Un estudio reciente ha revelado que una proporción significativa de casos inicialmente diagnosticados como Aspergillus niger, un hongo común, son en realidad una especie diferente, Aspergillus tubingensis. La investigación, realizada en el sur de California, encontró que hasta el 73.8% de los aislamientos que parecían ser A. niger fueron identificados como A. tubingensis mediante análisis de secuenciación de ADN.
Este hallazgo es importante porque A. tubingensis presenta patrones de resistencia a los antifúngicos triazoles, especialmente itraconazol y posaconazol, en un 71% de los casos estudiados. El estudio, que analizó más de 2,000 cultivos de Aspergillus recolectados entre septiembre de 2019 y junio de 2023, identificó A. niger como la especie más frecuente (n=1,002), seguida de A. fumigatus (n=996) y A. terreus (n=316).
Los investigadores enfatizan que la identificación errónea de la especie fúngica puede tener implicaciones significativas para el tratamiento, ya que la resistencia a los antifúngicos puede limitar las opciones terapéuticas. Expertos en micología médica sugieren que los laboratorios clínicos deben prestar mayor atención a los aislamientos del complejo A. niger y realizar pruebas de susceptibilidad a los antifúngicos de forma rutinaria.
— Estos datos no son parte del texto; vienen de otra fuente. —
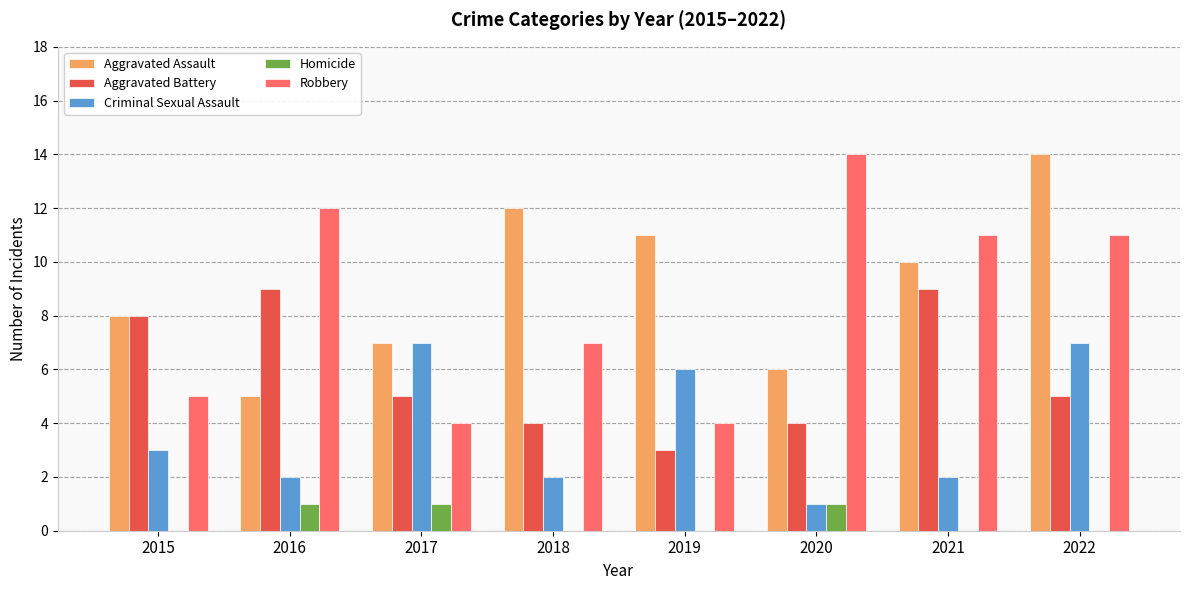

The Robbery series shows 6 at 2017. True or false?

False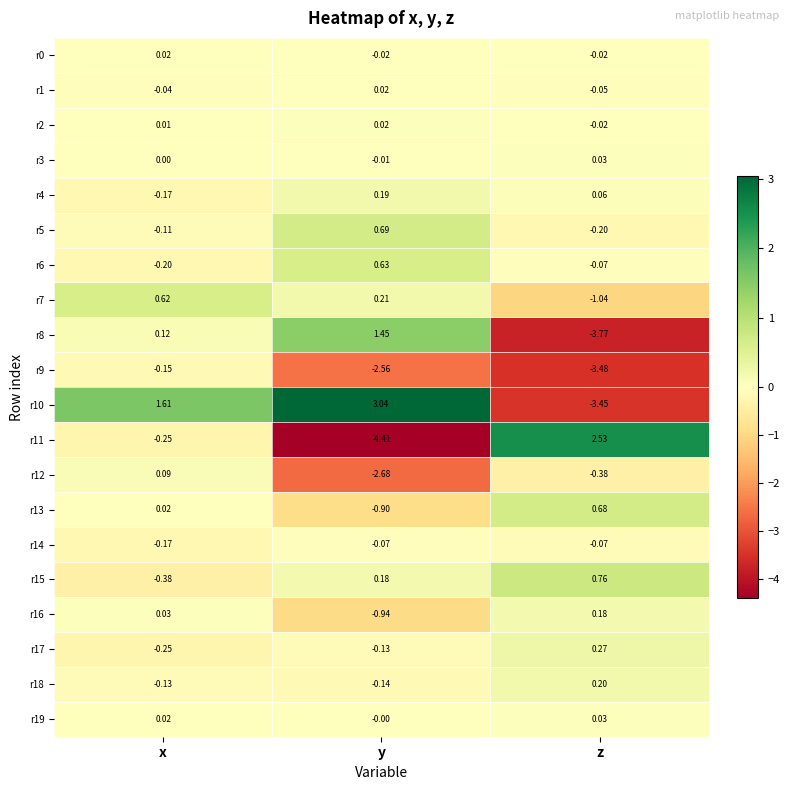

Which label corresponds to the largest value in the chart?

y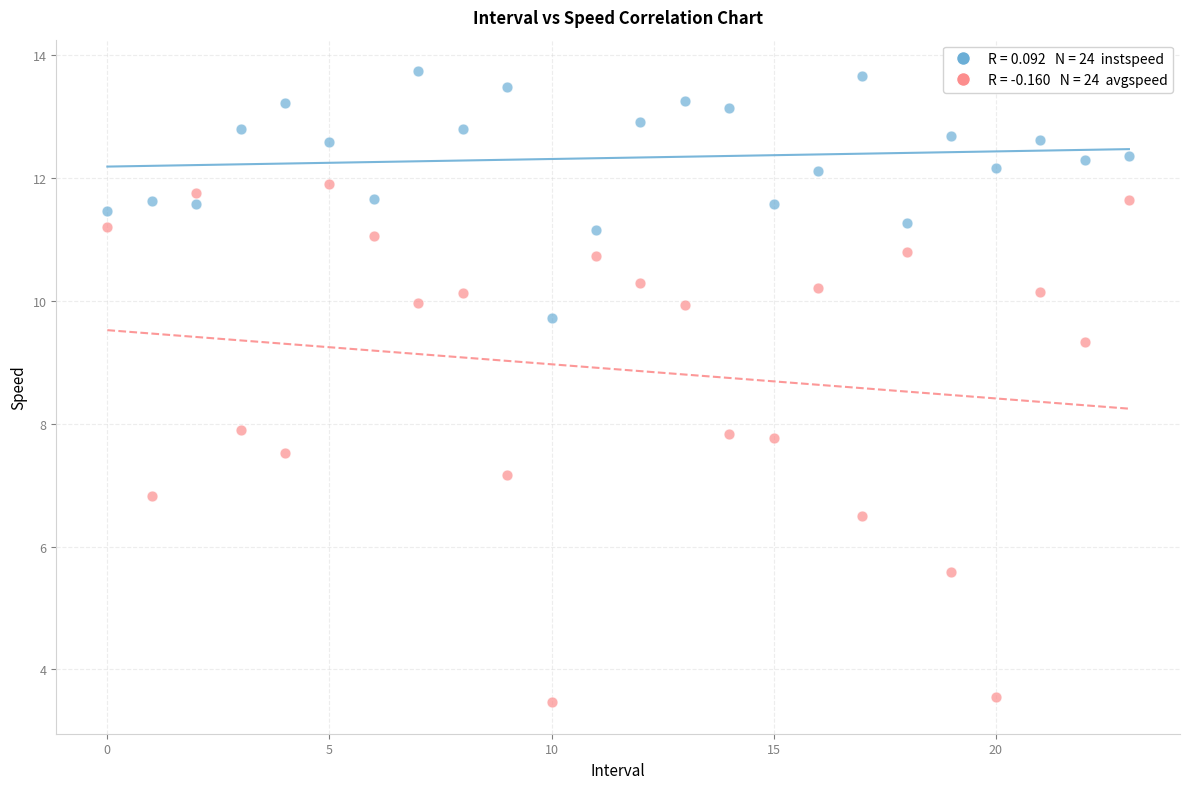

Across all data points, what is the range of Y values (max minus min)?

10.3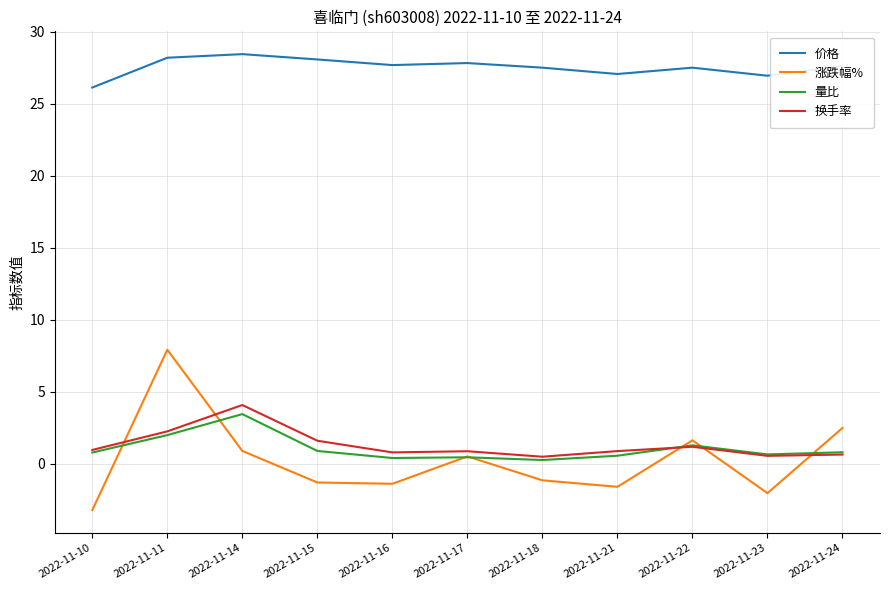

True or false: 价格 and 换手率 cross at least once.

False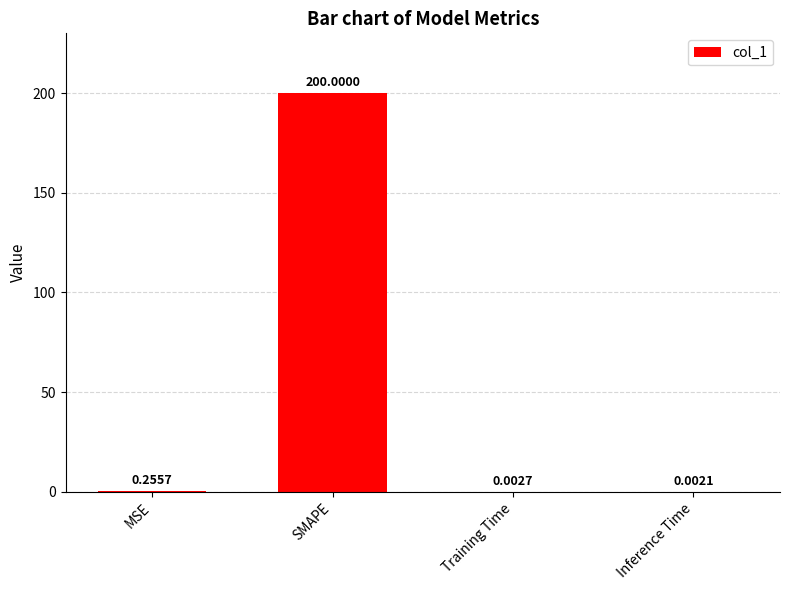

Which label corresponds to the largest value in the chart?

SMAPE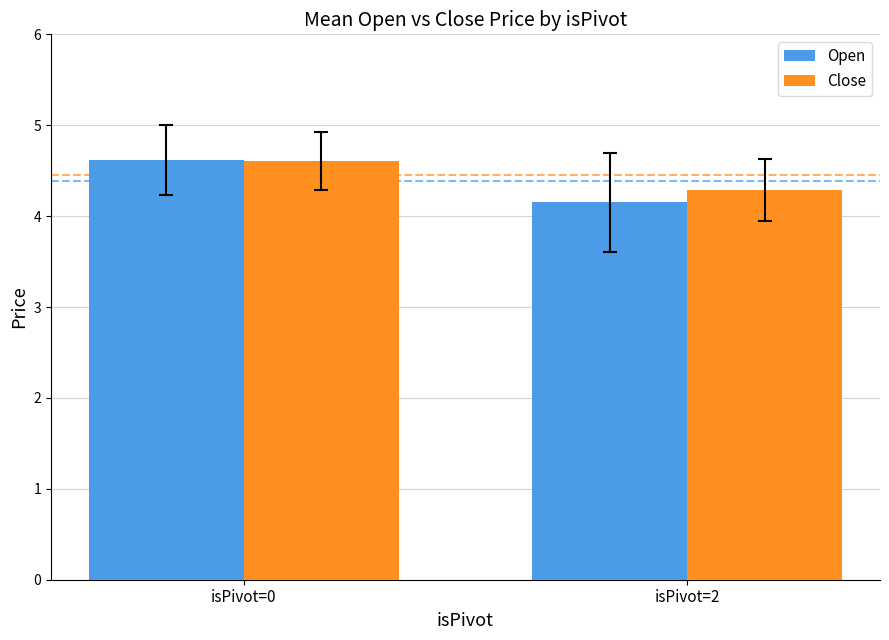

What is the approximate value of Open at isPivot=2?

4.1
Aunque los datos in vitro sugieren una utilidad limitada de itraconazol y posaconazol contra A. tubingensis, se observó menos resistencia a voriconazol e isavuconazol, lo que sugiere que las pautas de tratamiento actuales podrían seguir siendo válidas, aunque con precaución. Los investigadores también subrayan la importancia de la gestión adecuada de los antifúngicos tanto en entornos clínicos como ambientales.
Puntos Clave
Casi tres cuartas partes de los aislamientos inicialmente identificados como Aspergillus niger fueron en realidad A. tubingensis al realizar una secuenciación genómica, revelando una importante brecha diagnóstica en la identificación basada en microscopía de rutina.
Entre los aislamientos confirmados de A. tubingensis, el 71% presentaba CIMs (Concentración Mínima Inhibitoria) por encima de los límites epidemiológicos, especialmente para posaconazol e itraconazol, lo que destaca patrones de resistencia a los antifúngicos clínicamente relevantes.
Los expertos instan a prestar mayor atención a los aislamientos del complejo A. niger y a realizar pruebas de susceptibilidad de forma rutinaria, ya que A. tubingensis resistente a los triazoles plantea desafíos para las opciones de tratamiento y subraya la importancia de la gestión de los antifúngicos y la micología de precisión.